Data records
____
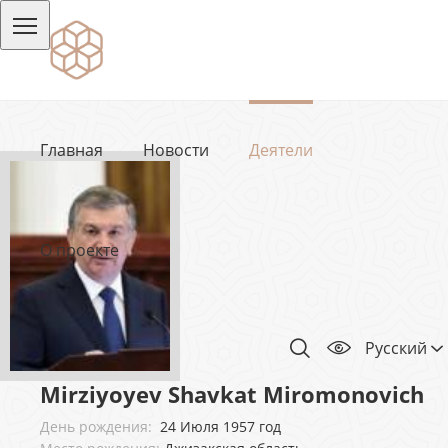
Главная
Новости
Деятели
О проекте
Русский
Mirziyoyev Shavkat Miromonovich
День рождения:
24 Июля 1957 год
____
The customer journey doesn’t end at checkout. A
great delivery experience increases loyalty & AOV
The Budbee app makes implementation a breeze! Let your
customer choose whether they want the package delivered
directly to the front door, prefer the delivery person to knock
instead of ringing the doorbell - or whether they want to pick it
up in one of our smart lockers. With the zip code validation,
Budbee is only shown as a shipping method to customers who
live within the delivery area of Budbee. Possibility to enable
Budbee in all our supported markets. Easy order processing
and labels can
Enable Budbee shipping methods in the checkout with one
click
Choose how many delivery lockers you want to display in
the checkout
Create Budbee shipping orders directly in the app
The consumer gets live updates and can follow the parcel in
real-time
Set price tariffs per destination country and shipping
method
____
* _WHAT IS BEING ASKED_
Using the entries above, return each line that includes the word "Budbee".

* _SOLUTION TO THIS PROBLEM_
The Budbee app makes implementation a breeze! Let your
Budbee is only shown as a shipping method to customers who
live within the delivery area of Budbee. Possibility to enable
Budbee in all our supported markets. Easy order processing
Enable Budbee shipping methods in the checkout with one
Create Budbee shipping orders directly in the app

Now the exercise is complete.